Task directions:
Below are records to transcribe exactly, without their pictures.

*** Opening of Material provided ***

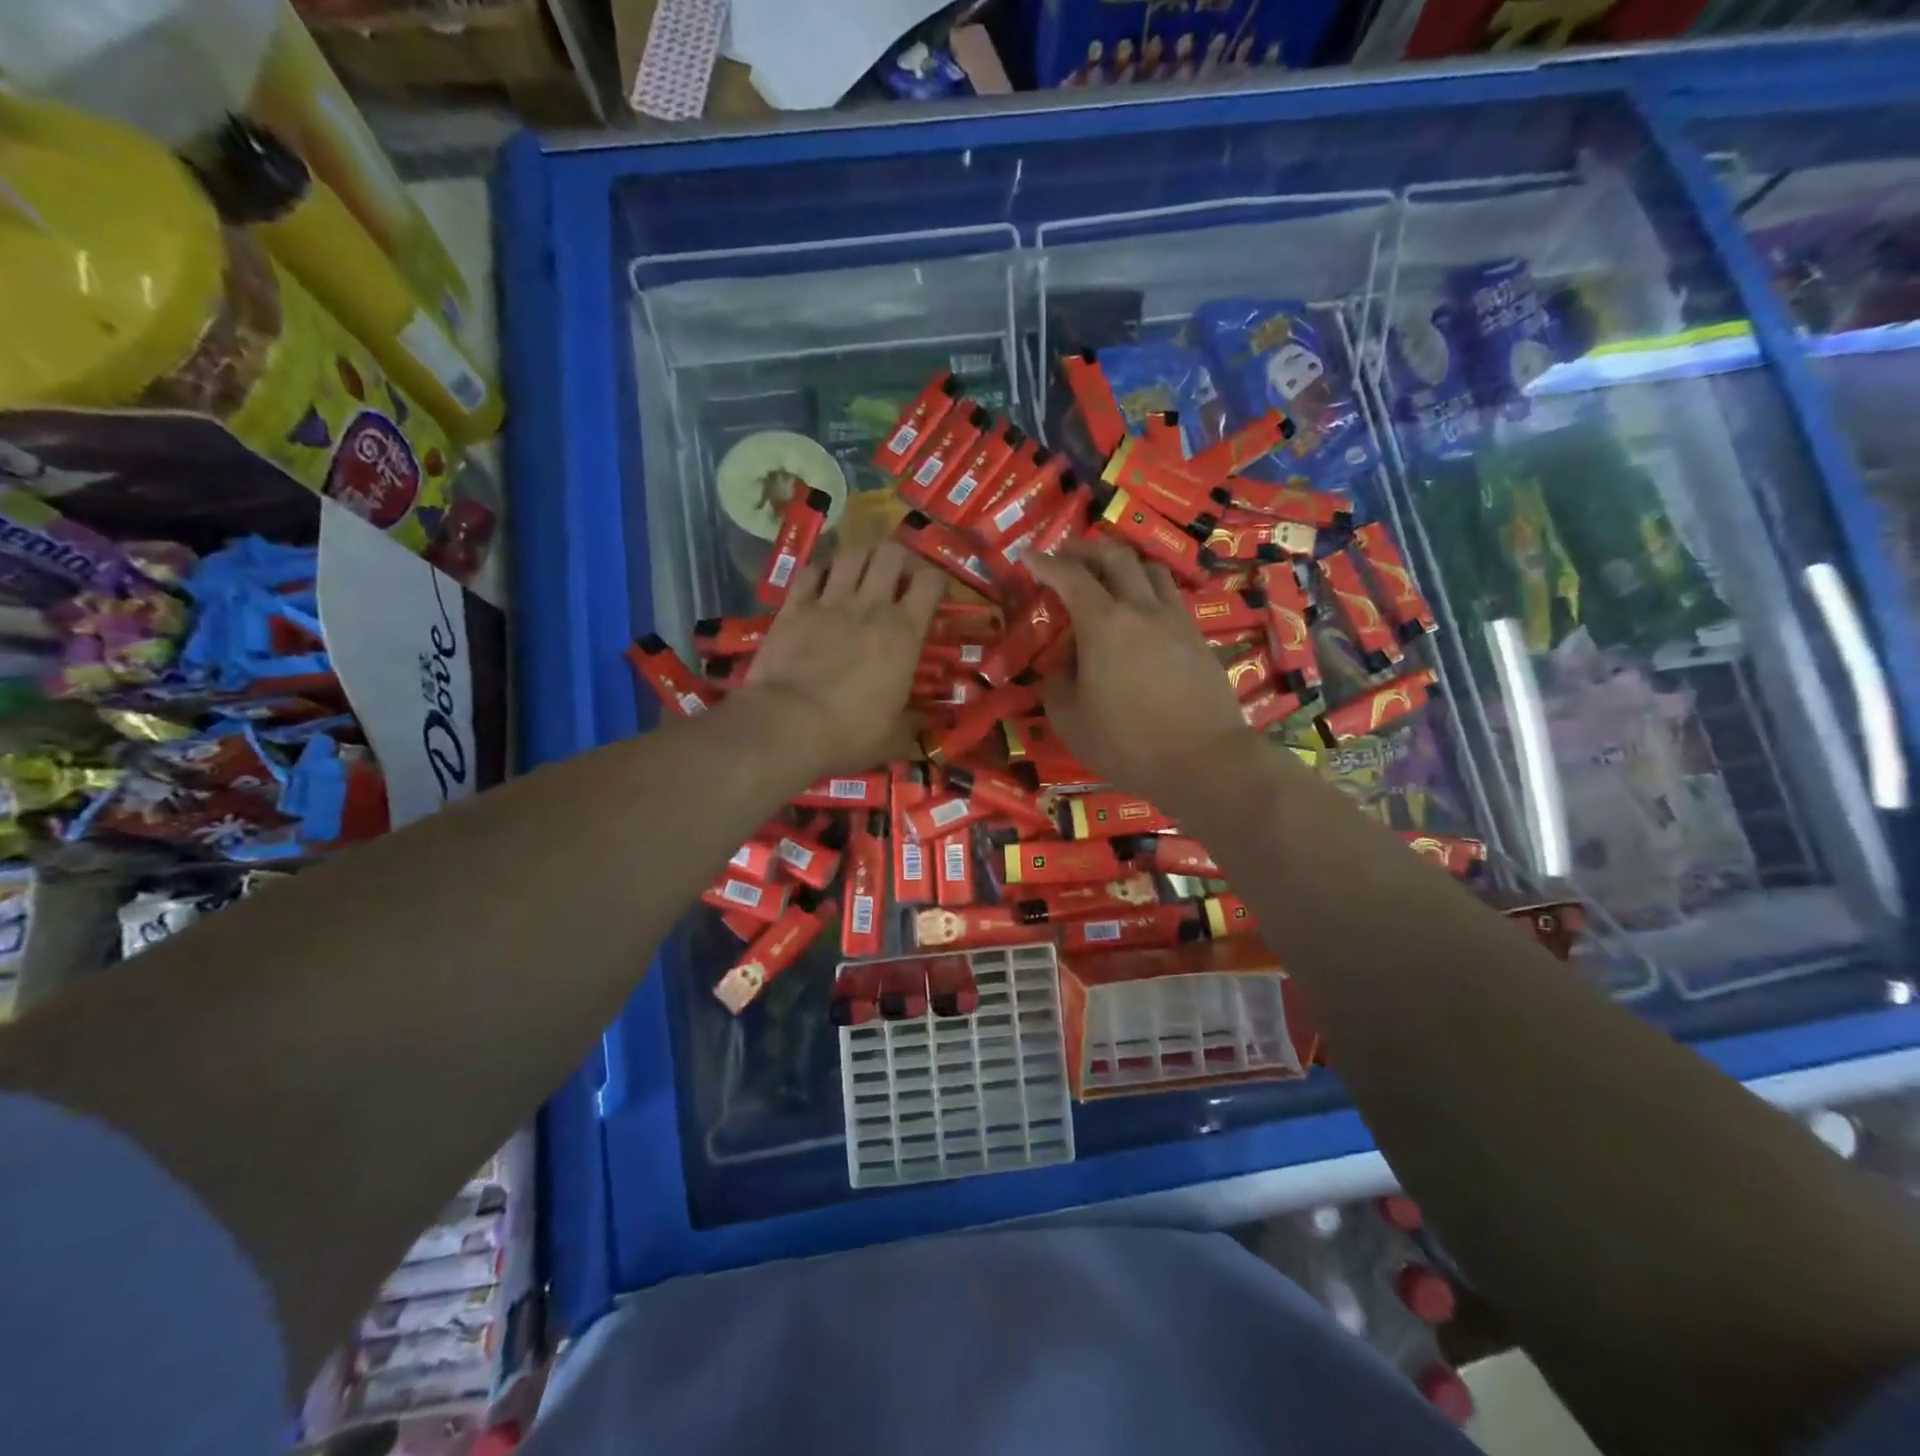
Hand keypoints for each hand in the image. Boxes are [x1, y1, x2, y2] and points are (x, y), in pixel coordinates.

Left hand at [735, 541, 943, 778]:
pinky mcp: (793, 607)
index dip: (937, 580)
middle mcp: (870, 607)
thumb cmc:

*** Close of Material provided ***

Result below:
Hand keypoints for each hand in the image. Boxes are [x1, y1, x2, y2] and points are (x, y), in pixel coordinates.

Left hand at [735, 541, 943, 778]:
pinky mcp: (793, 607)
index dip: (937, 580)
middle mcp: (870, 607)
thumb cmc:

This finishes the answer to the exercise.